WHAT THE TASK REQUIRES
For the records below, copy exactly the span that begins at the line containing "thumb cmc: (247, 232)" and stops after the line containing "thumb cmc: (915, 700)", minus any pictures.

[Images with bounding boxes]
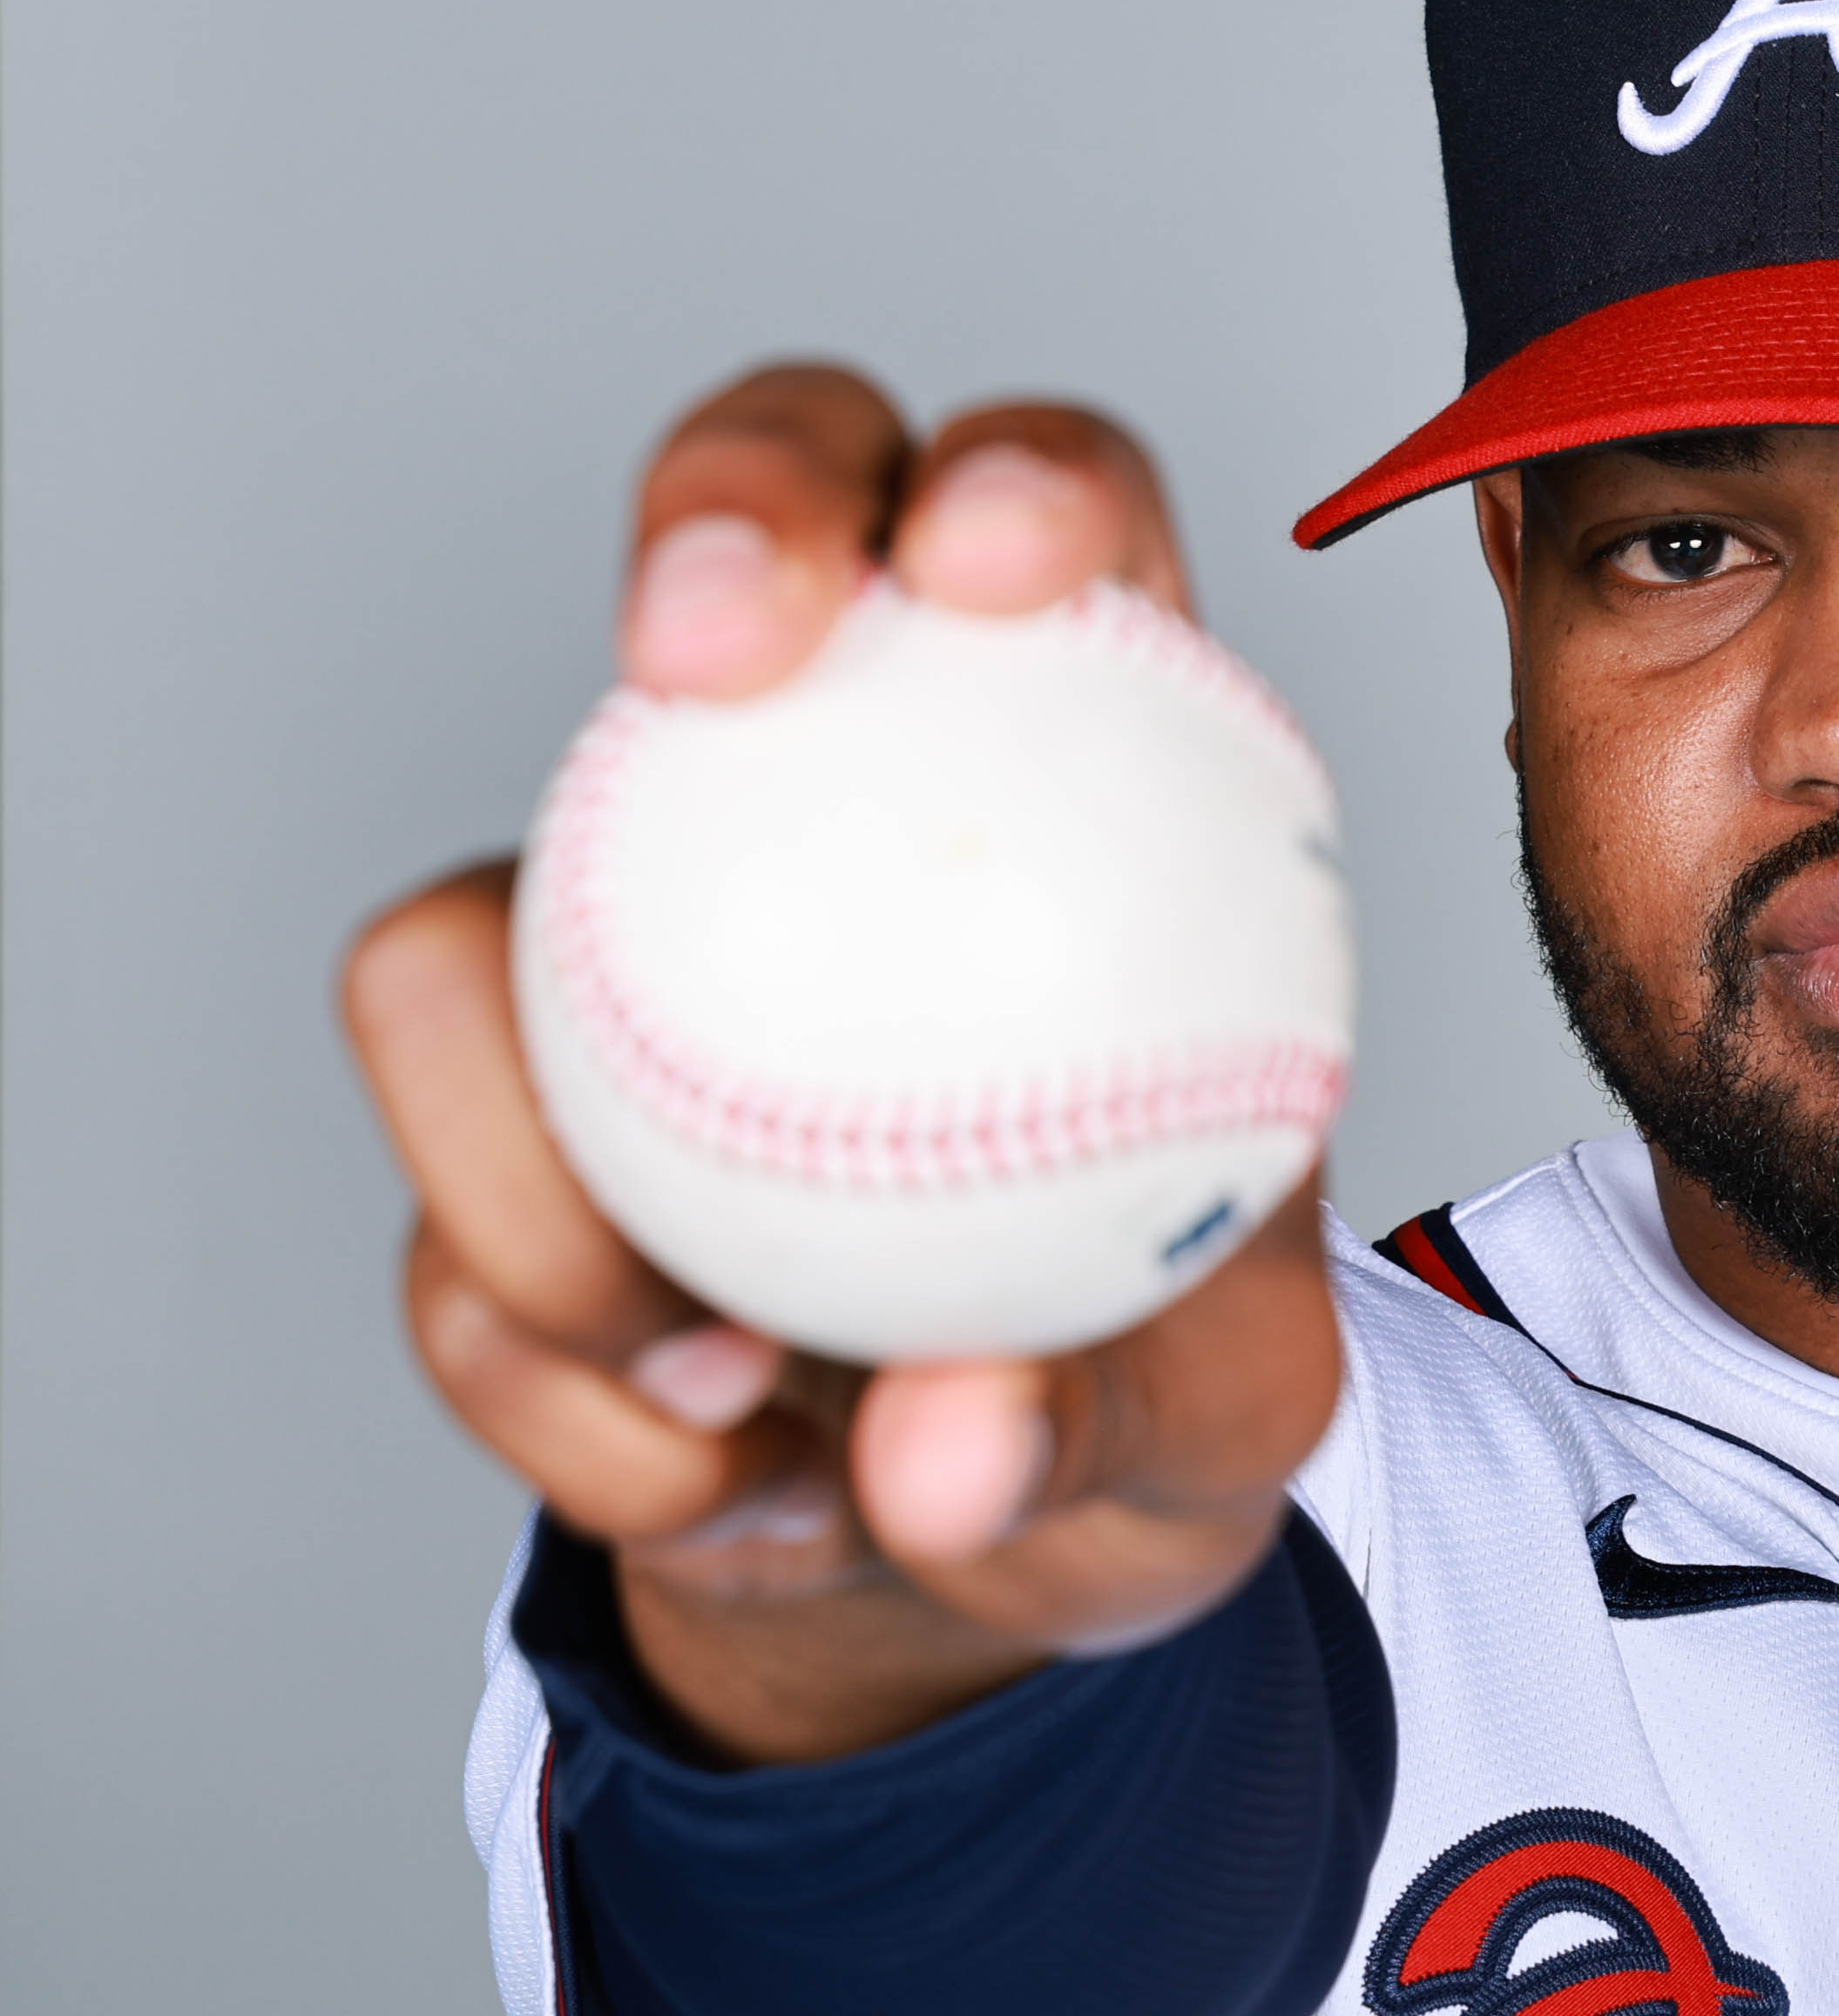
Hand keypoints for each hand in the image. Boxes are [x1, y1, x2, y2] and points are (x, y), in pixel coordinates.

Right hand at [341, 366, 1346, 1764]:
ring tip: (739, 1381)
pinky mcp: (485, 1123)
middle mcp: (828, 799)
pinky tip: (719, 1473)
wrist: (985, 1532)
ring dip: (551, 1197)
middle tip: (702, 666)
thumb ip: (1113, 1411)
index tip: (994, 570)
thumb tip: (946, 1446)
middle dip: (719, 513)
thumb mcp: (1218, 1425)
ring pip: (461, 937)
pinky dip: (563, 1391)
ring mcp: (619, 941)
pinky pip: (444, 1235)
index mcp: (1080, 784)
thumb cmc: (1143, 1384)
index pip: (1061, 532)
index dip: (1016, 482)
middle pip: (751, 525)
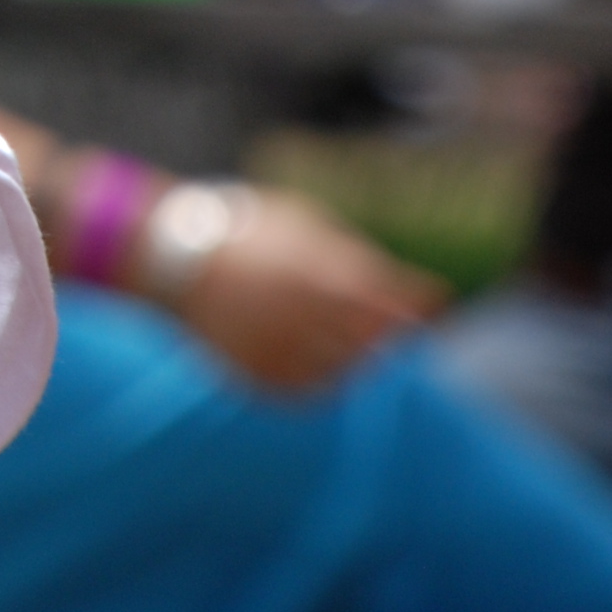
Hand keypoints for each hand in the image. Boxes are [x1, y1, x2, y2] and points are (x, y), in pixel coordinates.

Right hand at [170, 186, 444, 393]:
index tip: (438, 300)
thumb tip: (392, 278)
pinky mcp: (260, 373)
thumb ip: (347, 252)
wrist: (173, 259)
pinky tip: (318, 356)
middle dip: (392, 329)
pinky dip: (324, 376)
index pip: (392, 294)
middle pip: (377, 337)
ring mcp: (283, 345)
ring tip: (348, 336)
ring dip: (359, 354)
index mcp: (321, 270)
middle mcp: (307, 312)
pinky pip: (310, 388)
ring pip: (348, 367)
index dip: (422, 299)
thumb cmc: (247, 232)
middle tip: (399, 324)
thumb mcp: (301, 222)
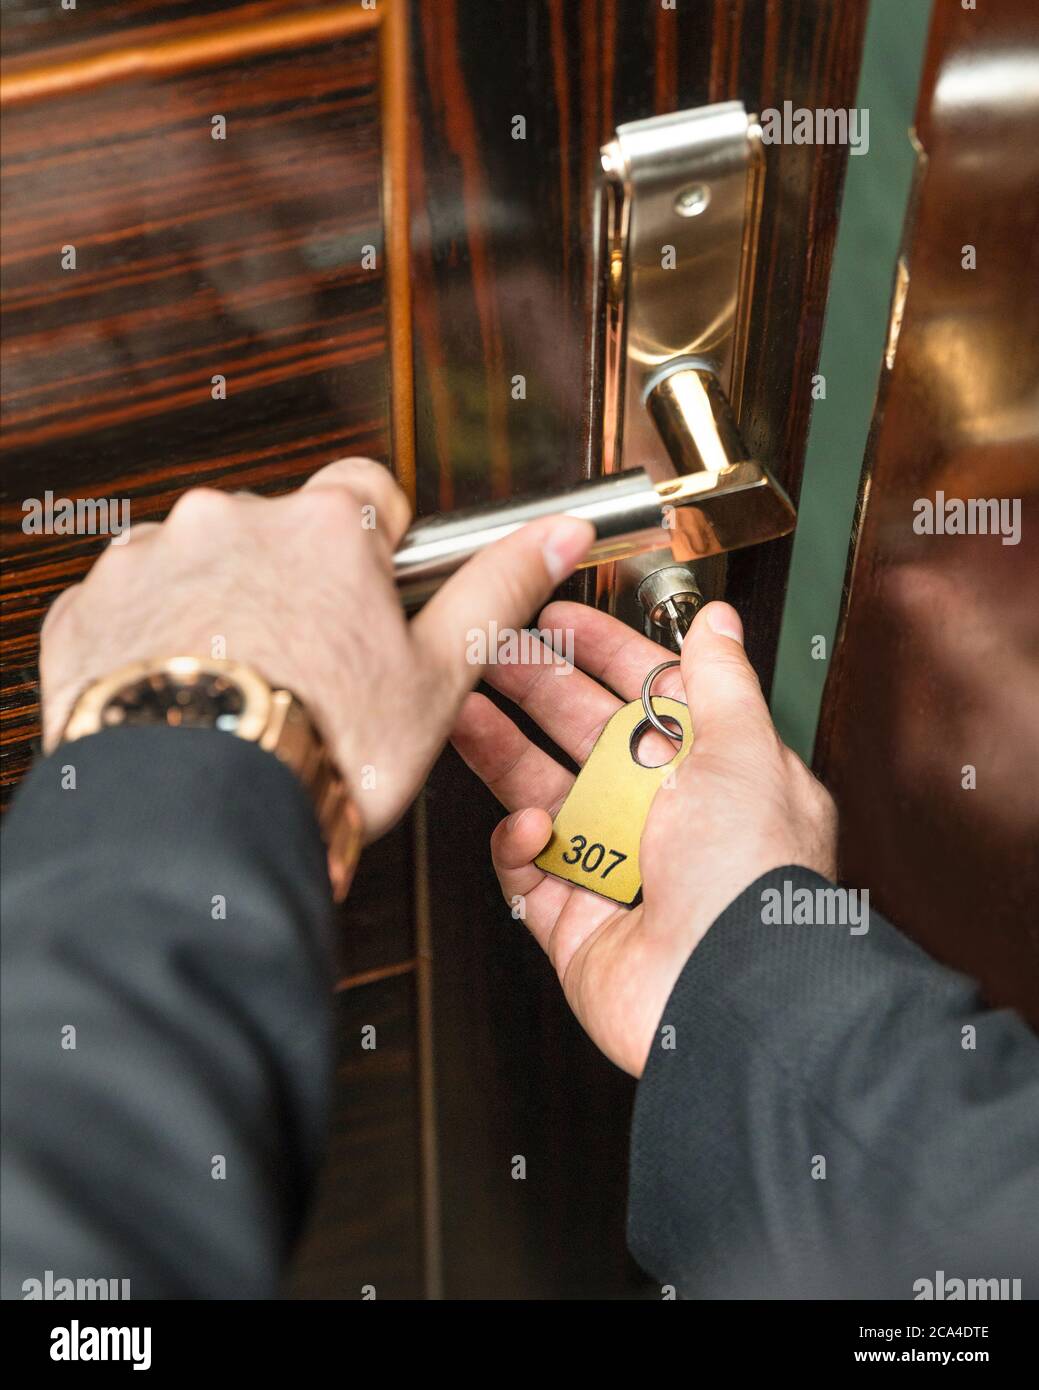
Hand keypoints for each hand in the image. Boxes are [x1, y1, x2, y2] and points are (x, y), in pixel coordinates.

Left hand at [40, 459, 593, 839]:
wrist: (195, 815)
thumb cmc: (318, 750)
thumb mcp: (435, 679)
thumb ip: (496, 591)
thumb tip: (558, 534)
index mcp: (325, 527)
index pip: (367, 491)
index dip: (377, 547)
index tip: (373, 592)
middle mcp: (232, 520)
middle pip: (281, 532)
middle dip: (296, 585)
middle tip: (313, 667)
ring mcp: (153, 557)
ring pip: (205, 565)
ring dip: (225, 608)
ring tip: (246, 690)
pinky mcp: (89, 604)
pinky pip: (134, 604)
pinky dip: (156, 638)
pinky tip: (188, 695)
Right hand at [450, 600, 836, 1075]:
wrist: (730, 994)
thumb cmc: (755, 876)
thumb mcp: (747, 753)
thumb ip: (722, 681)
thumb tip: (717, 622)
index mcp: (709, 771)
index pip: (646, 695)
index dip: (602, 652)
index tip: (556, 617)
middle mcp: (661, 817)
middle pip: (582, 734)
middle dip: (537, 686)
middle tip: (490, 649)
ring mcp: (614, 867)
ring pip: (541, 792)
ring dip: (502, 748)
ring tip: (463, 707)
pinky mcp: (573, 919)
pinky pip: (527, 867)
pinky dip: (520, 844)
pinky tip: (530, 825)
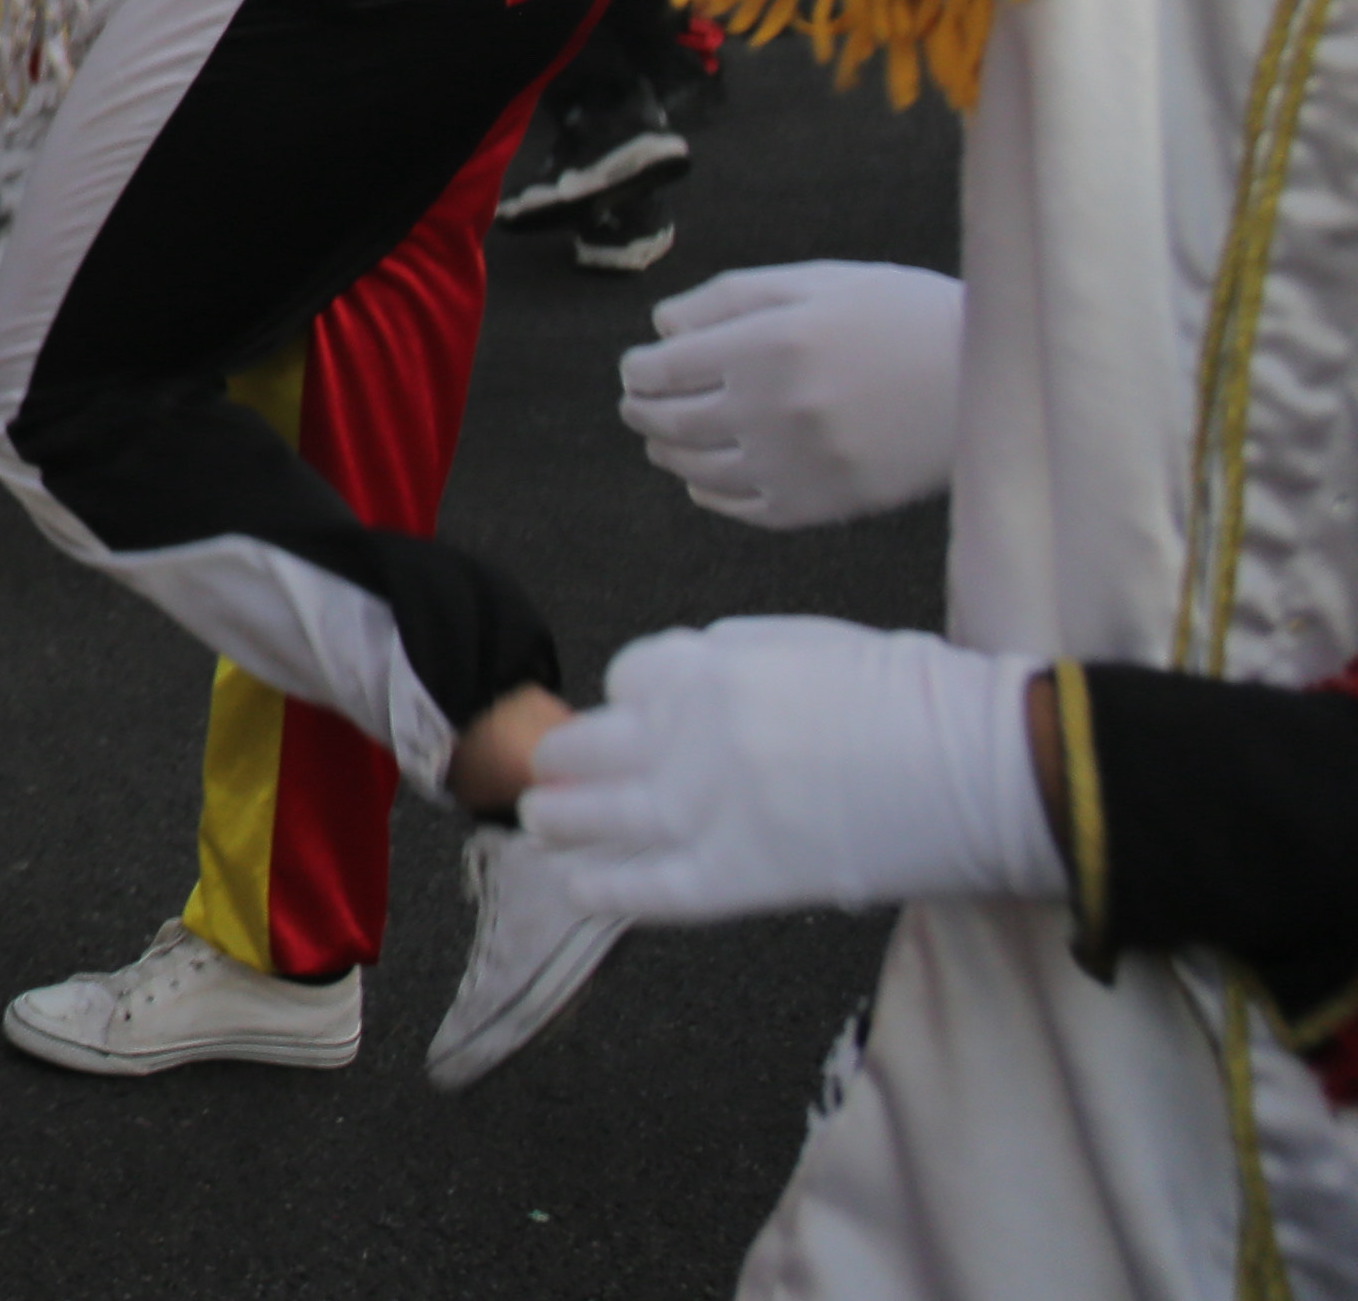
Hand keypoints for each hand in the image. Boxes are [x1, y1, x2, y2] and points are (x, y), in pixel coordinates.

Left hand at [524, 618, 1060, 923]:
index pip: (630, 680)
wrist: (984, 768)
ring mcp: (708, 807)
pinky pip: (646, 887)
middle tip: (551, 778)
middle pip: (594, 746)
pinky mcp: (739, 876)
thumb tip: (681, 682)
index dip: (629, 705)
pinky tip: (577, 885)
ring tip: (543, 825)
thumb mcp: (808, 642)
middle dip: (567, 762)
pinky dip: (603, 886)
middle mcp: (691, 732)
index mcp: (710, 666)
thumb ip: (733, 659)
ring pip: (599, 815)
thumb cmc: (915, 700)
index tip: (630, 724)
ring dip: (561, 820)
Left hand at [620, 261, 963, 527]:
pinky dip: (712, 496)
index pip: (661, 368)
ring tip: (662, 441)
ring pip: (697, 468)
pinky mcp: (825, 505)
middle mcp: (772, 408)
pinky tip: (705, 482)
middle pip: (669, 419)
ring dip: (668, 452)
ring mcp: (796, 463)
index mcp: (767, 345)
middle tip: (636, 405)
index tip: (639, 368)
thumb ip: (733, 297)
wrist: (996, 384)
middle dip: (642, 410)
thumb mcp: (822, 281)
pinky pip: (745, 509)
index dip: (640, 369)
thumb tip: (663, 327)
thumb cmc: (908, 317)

OUTPUT OF THE EXERCISE
thumb cmc: (247, 232)
middle tip: (399, 324)
thumb mcp: (301, 222)
Hand keypoints for each hand in the image. Boxes are [x1, y1, x2, y2] and points are (x, y), in pixel coordinates.

Left hand at [40, 459, 593, 839]:
wrist: (195, 815)
thumb cmc: (318, 750)
thumb mcp: (435, 679)
thumb ip: (496, 591)
thumb tip: (558, 534)
index mcp: (325, 527)
index pip: (367, 491)
index dip: (377, 547)
index tip: (373, 592)
middle mcp: (232, 520)
middle pip: (281, 532)
middle dip: (296, 585)
middle tip: (313, 667)
ring mcp: (153, 557)
ring pip: (205, 565)
ring dip: (225, 608)
ring tip: (246, 690)
pinky mcp: (89, 604)
pinky pip: (134, 604)
pinky dip: (156, 638)
pinky tip: (188, 695)
Right hand at [450, 600, 836, 1075]:
wrist: (730, 994)
thumb cmc: (755, 876)
thumb mcp: (747, 753)
thumb ip: (722, 681)
thumb tip: (717, 622)
index mcp: (709, 771)
index pip: (646, 695)
index dip: (602, 652)
index tip: (556, 617)
middle mcp: (661, 817)
middle pip: (582, 734)
middle dip: (537, 686)
middle tip: (490, 649)
ring mcp: (614, 867)
ring pip: (541, 792)
ring dip: (502, 748)
ring tip: (463, 707)
pinky mcp: (573, 919)
pinky pip: (527, 867)
pinky dip: (520, 844)
pinky tip: (530, 825)
Hand keypoints for each hand in the image. Boxes are [x1, y1, x2, y2] and points are (x, y), in pixel coordinates.

Left hand at [524, 618, 1060, 923]:
index pip: (630, 680)
wrist: (984, 768)
ring mcp: (708, 807)
pinky pip: (646, 887)
middle tip: (551, 778)
middle pip: (594, 746)
pinky mcp: (739, 876)
thumb tip: (681, 682)
index dip: (629, 705)
pinky tip: (577, 885)
ring tip: (543, 825)
thumb mcp: (808, 642)
middle dip: (567, 762)
pinky dip: (603, 886)
middle mcp: (691, 732)
index mcp: (710, 666)
thumb ip: (733, 659)
ring pip: (599, 815)
thumb cmc: (915, 700)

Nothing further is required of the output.